Once the model is loaded, you can use it to generate some text right away. Run the cells below to give it a try. It's as simple as calling a single function generate():

In [None]:
prompt = "Can kubernetes run LLM training in the context of AI"

In [None]:
start = time.time()

# We slightly altered the text to understand what the model thought of us?
output = gpt2_lm.generate(prompt, max_length=200)
print("\nGPT-2 output:")
print(output)

end = time.time()
print(f"TOTAL TIME ELAPSED: {end - start:.2f}s")

Try another one

In [None]:
prompt = "How do I check if you are hallucinating in my jupyter notebook in the context of AI LLM"

In [None]:
start = time.time()

output = gpt2_lm.generate(prompt, max_length=200)
print("\nGPT-2 output:")
print(output)

end = time.time()
print(f"TOTAL TIME ELAPSED: {end - start:.2f}s")

Notice how much faster the second call is.
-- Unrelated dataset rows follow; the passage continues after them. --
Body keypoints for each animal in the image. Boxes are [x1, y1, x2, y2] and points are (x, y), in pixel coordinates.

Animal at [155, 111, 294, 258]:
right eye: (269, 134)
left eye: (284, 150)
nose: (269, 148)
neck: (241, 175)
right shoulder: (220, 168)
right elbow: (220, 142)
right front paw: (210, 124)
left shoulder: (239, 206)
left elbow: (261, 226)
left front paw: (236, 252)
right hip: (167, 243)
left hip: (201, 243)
This is because the computational graph is [XLA compiled](https://www.tensorflow.org/xla) in the 1st run and re-used in the 2nd behind the scenes.

The quality of the generated text looks OK, but we can improve it via fine-tuning.

# Save the pre-trained GPT-2 model to storage

You can save the model in different formats depending on how you intend to serve the model. In short, this save will enable us to do early online experimentation with the pre-trained model.

In [None]:
# Local storage

gpt2_lm.save("../models/gpt2_lm.keras")
# gpt2_lm.save('../models/gpt2_lm.h5')

## Save to S3 Object Storage (Minio)

Lets use the NVIDIA Triton model folder structure to store the saved models

Triton model folder structure:
```
models (provide this dir as source / MODEL_REPOSITORY )
└─ [ model name ]
    └─ 1 (version)
        └── model.savedmodel (we will use .keras)
            ├── saved_model.pb
```

In [None]:
# install requirements

%pip install -U boto3 python-dotenv -q

In [None]:
# assuming Minio is deployed, populate the environment variables

!  echo "AWS_S3_BUCKET=${AWS_S3_BUCKET:-models}" > .env
!  echo "AWS_S3_ENDPOINT=${AWS_S3_ENDPOINT:-http://minio.minio.svc:9000}" >> .env
!  echo "AWS_ACCESS_KEY_ID=$(oc -n minio extract secret/minio-root-user --keys=MINIO_ROOT_USER --to=-)" >> .env
!  echo "AWS_SECRET_ACCESS_KEY=$(oc -n minio extract secret/minio-root-user --keys=MINIO_ROOT_PASSWORD --to=-)" >> .env

In [None]:
# import the packages

import os, boto3
from dotenv import load_dotenv

load_dotenv()

In [None]:
# upload the models from local storage to S3

local_path = "../models"
remote_path = "gpt2/1"

bucket = os.getenv("AWS_S3_BUCKET", "models")

s3 = boto3.client(
    "s3",
    endpoint_url=os.getenv("AWS_S3_ENDPOINT", "http://minio.minio.svc:9000"),
    aws_access_key_id=os.getenv("AWS_ACCESS_KEY_ID", "minioadmin"),
    aws_secret_access_key=os.getenv("AWS_SECRET_ACCESS_KEY", "minioadmin"),
)


if bucket not in [bu["Name"] for bu in s3.list_buckets()["Buckets"]]:
    s3.create_bucket(Bucket=bucket)


def uploadDirectory(path, bucketname):
    for root, dirs, files in os.walk(path):
        for file in files:
            print(f"uploading: {file} to {bucket}/{remote_path}")
            s3.upload_file(
                os.path.join(root, file), bucketname, f"{remote_path}/{file}"
            )
            print("[ok]")


uploadDirectory(path=local_path, bucketname=bucket)

# Please Clear All Outputs and close the notebook before running 02_ notebook.